Açıklamanın samimi olması için Borisov’un bunu kişisel hesabı yerine Başbakanlık tarafından yapması gerektiğini de hatırlatan Özkan devamla şunları vurguladı:
“1997 ve 1998 yıllarında dönemin Bulgaristan Cumhurbaşkanı Sayın Petar Stoyanov ve Başbakanı Sayın İvan Kostov tarafından sözlü olarak iki kez özür dilenmesinin yanı sıra, Ocak 2012’de Bulgaristan Parlamentosu’nda, “Bulgaristan Müslümanlarına Karşı Zorla Uygulanan Asimilasyon Sürecinin Kınanmasına İlişkin Bildiri” kabul edilmiştir. Bunun yanı sıra 16 Kasım 2013 tarihinde o dönemin Bulgar Sosyalist Partisi Genel Başkanı Sayın Sergey Stanişev de Türklerden özür dilemişti.”
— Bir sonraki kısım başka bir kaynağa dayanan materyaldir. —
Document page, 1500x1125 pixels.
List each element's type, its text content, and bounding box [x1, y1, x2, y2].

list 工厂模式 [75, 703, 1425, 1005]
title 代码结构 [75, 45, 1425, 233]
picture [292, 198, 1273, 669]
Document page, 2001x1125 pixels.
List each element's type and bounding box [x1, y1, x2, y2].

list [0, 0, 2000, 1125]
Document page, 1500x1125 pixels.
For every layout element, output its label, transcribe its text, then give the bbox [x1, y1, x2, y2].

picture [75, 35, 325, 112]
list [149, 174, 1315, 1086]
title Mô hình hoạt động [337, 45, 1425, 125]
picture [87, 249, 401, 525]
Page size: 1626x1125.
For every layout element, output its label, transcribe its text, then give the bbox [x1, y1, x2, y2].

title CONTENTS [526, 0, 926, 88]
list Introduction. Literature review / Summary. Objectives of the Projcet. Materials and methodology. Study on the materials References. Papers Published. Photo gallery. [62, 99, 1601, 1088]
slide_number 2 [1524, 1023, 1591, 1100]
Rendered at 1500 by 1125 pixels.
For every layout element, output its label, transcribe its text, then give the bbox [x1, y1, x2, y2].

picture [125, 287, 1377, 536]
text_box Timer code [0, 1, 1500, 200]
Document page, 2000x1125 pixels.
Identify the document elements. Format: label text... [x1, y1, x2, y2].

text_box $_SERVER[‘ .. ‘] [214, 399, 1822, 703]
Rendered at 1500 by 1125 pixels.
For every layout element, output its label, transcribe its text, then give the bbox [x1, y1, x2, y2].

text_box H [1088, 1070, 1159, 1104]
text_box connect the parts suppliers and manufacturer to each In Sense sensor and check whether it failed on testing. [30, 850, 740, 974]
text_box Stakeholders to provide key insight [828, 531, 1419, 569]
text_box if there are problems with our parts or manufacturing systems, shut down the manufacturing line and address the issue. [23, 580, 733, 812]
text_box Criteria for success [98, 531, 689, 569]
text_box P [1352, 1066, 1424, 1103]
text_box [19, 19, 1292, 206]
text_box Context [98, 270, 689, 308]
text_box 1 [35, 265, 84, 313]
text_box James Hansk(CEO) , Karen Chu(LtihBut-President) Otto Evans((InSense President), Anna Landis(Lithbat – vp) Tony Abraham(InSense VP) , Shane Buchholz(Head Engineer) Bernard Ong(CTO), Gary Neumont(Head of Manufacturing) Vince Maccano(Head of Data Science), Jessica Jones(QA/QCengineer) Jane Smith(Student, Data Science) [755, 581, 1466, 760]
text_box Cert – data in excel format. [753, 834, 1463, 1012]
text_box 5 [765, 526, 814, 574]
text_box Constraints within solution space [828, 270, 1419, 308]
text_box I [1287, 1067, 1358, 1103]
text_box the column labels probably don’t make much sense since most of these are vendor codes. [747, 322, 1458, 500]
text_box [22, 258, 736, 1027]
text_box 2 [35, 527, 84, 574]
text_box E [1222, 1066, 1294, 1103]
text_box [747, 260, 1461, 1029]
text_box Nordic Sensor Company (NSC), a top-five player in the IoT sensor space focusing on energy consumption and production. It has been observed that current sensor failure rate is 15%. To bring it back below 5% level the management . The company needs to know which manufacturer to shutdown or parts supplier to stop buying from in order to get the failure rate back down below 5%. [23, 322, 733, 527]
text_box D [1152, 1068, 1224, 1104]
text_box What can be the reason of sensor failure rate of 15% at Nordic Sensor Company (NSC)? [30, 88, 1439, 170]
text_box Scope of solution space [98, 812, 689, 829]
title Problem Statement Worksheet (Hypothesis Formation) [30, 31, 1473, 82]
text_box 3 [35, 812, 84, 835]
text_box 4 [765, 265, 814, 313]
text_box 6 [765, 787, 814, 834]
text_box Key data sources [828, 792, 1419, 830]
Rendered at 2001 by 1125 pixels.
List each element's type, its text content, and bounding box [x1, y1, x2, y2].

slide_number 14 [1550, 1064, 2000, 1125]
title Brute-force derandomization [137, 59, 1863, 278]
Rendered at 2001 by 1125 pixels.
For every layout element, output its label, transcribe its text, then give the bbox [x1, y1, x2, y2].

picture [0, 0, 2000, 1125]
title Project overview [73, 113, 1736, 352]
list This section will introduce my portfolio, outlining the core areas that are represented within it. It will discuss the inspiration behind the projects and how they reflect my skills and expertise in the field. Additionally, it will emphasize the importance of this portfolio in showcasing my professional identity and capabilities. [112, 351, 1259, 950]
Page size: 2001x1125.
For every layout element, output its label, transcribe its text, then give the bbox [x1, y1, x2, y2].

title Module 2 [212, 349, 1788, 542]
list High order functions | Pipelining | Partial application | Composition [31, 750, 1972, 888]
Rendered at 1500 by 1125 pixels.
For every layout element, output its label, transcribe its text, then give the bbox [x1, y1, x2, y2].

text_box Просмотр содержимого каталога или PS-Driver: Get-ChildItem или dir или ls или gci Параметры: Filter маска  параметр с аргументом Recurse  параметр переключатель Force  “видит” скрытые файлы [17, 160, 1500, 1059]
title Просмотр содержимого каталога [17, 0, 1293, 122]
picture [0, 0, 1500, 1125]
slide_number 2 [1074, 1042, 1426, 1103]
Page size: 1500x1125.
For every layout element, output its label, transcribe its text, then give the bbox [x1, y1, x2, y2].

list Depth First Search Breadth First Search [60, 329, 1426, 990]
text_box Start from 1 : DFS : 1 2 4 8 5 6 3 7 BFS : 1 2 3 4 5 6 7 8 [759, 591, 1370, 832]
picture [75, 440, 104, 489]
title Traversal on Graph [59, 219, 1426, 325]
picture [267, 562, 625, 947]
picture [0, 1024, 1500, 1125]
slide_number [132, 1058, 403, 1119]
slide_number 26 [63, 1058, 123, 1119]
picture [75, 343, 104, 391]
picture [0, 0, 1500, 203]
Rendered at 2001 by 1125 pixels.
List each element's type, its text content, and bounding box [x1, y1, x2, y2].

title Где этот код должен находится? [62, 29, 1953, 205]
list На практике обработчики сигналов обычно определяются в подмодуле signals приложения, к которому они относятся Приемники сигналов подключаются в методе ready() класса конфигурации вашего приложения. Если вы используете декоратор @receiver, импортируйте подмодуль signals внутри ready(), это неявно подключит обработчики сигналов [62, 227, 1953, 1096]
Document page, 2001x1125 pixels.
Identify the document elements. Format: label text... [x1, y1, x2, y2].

Borisov’a, suçluları adalet karşısına çıkarma çağrısını yineleyen Özkan, Bulgaristan Anayasası’nın bu konuda Başbakan’a yetki verdiğini de hatırlattı.
Özkan’ın asıl çağrısı ise, aslında çok gecikmiş ve telsim edilmemiş bir hakkı içeriyor.
“Resmi kayıtlara göre 1984-1985 yıllarında isimleri zorla değiştirilen bir milyon 306 bin kişiden, hala hayatta ve vefat etmiş Türk isimlerinin kanuni bir düzenleme ile mağdur Soydaşlarımızın şahsi hiçbir müracaatları beklenmeden eski kütüklerdeki Türk adlarının iade edilmesi en büyük beklentilerimizden biridir.”
Komşu Başbakan Borisov gerçekten samimi ise bu çağrıya kulak verir.
Sonra bir de insanın hesap sorulmayanlar için, ‘Elini tutan mı var Sayın Başbakan’ diyesi geliyor.